Back in April 2013, the UKIPO published a consultation paper on introducing a “superfast” 90 day patent.  Following on from the consultation, the Government has now responded and  indicated that the scheme will not go ahead.

This might seem like a blow to industry.  Long Patent Office backlogs are a common source of frustration, meaning that there is a prolonged period of legal uncertainty before the scope of protection and the possibility of launching legal action is confirmed.  There is no question that reducing these backlogs and providing a speedier service would be a “good thing”.

However, in this case while a “90 day patent” made for a good headline back in April, I have to agree that on balance the decision not to go ahead with the change was correct.

Let’s start with some context – at present, the total official fees required in order to obtain a UK patent are £230 (assuming use of the industry standard electronic filing tools).  This covers the application, search and examination fees.  The first annual renewal fee (costing £70) is due four years from the filing date.  The proposed fee for the superfast service was indicated as being between £3500-£4000 in addition to these standard fees.

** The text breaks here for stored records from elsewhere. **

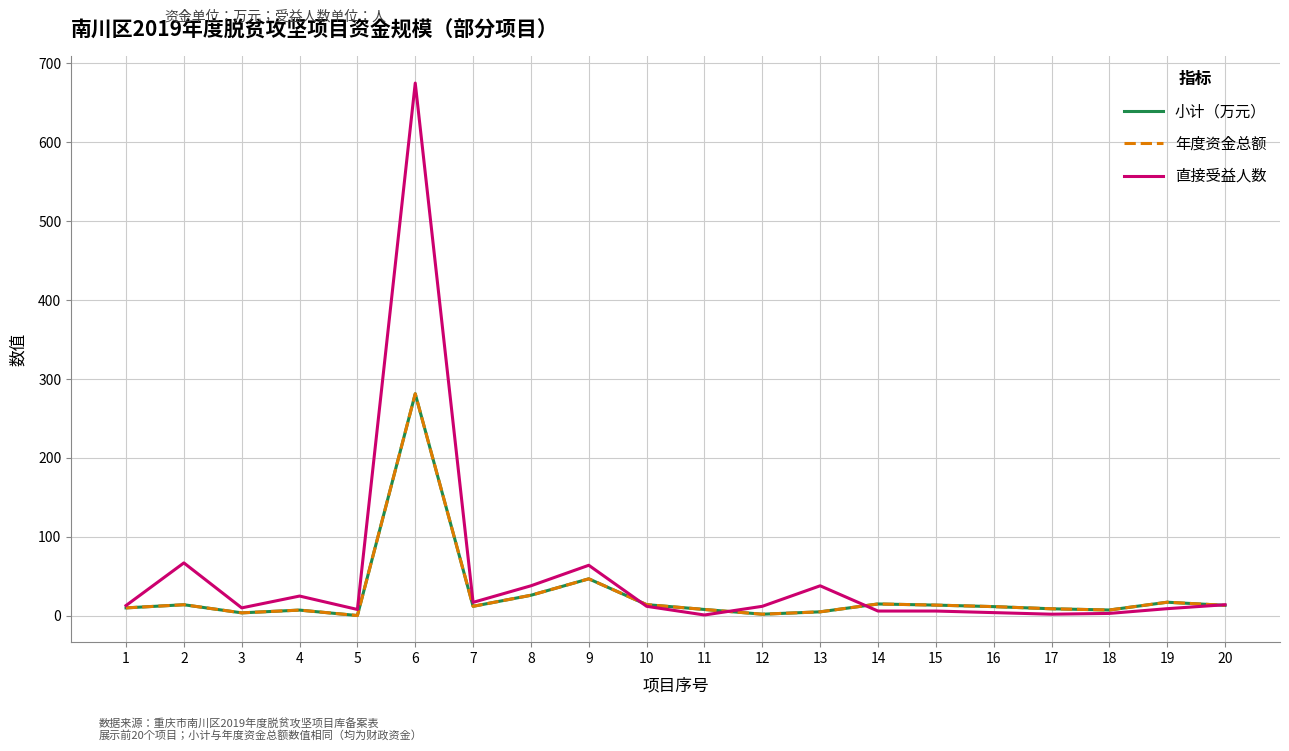

Does the chart display data point markers on the line(s)?

No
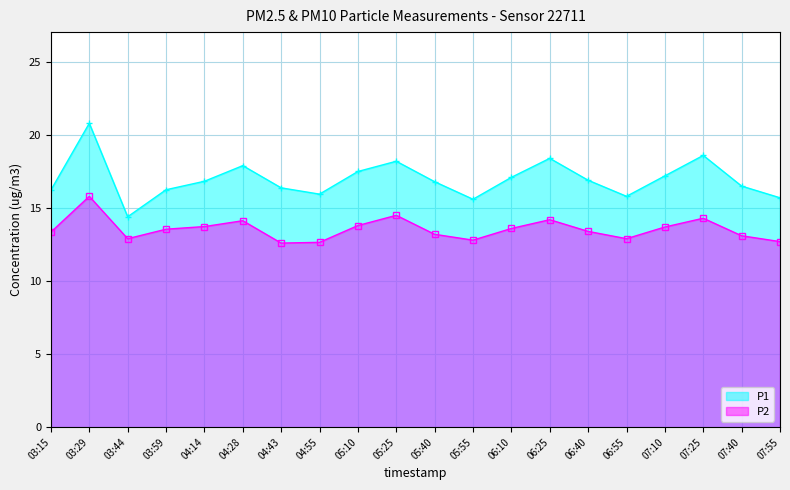

The value of P1 at 06:10 is 17.1. True or false?

True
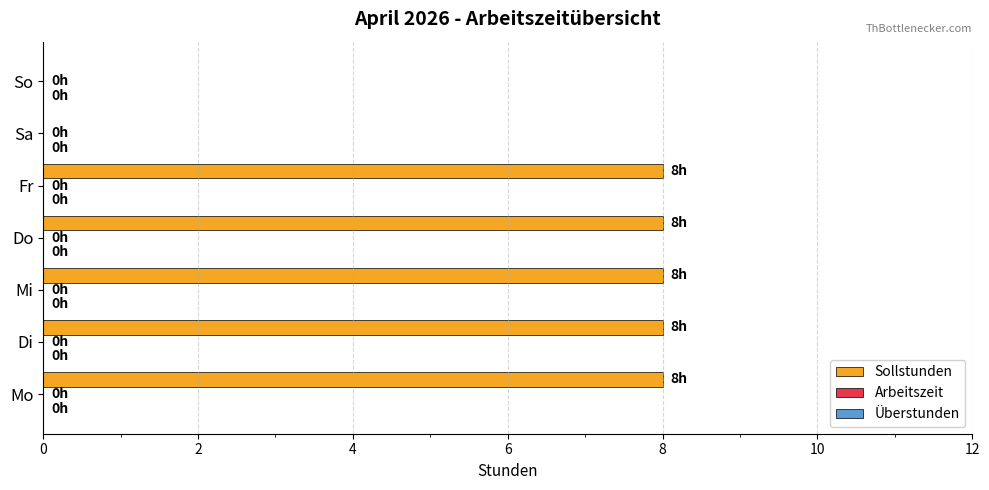

What is the sum of all values?

40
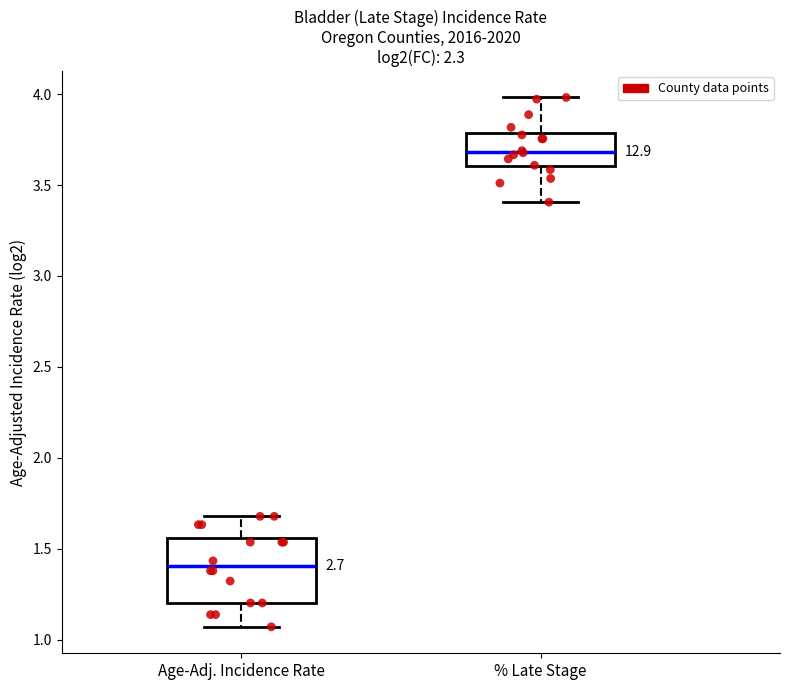

Reading left to right, transcribe this box plot: for each box, give where its median line is, the range the box spans, and where its two whiskers end, as read against the y-axis. The values are not printed on the chart, so give them approximately, as read against the axis.

Age-Adj. Incidence Rate: median 1.40, box 1.20 to 1.55, whiskers 1.05 to 1.70
% Late Stage: median 3.70, box 3.60 to 3.80, whiskers 3.40 to 4.00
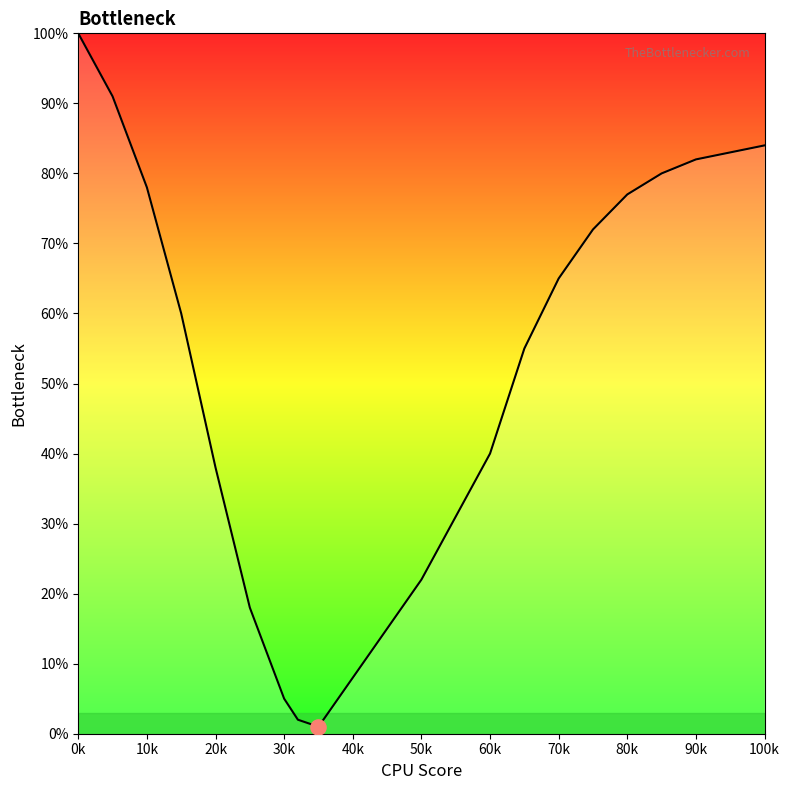

What is the greatest value displayed?

100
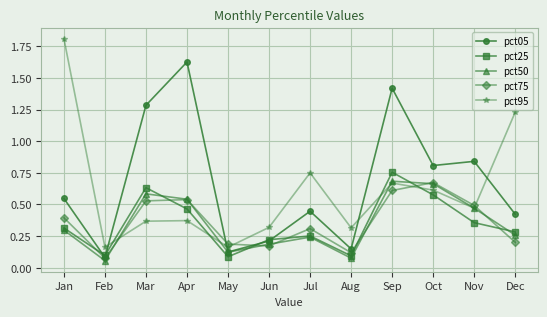

At which category is the sum across all series the highest?

Sep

At present, there are already various options to accelerate the normal processing of UK patent applications.  “Normal” acceleration is not available automatically.  There must be some specific reason given to justify acceleration and the Office does not have to grant a request for acceleration.  However in practice I have always found it straightforward to obtain acceleration for my clients.  For example, a start up company trying to raise funds will usually qualify, or a company but with a specific need to obtain grant in order to compete against a third party or to guard against some potential infringement will also usually qualify.

In addition, there is a “green channel” that provides acceleration for any invention that shows an environmental benefit.  This requirement is also in practice applied quite broadly.  None of these acceleration options involve any additional official fees.

When acceleration is permitted, the UKIPO are good at turning the applications around quickly, and if the applicant responds promptly to any objections raised it is possible to have an application granted in 9 months or less.

These existing services are actually very good, and in my view the problem with the proposed superfast patents would have been the potential effect on other, non-“superfast” applications.  First of all, the UKIPO has limited resources and so the processing of superfast applications could impact on the performance of “regular” acceleration.  But at a more fundamental level the introduction of a much increased fee for superfast acceleration could create pressure for additional fees to be levied for regular acceleration services, or create pressure for “regular” accleration to be refused in cases where it is discretionary, with a practice to push applicants to take on the superfast route.

Therfore, I am grateful that this decision confirms the existing acceleration services will be maintained and the UKIPO’s services remain to be good value for money.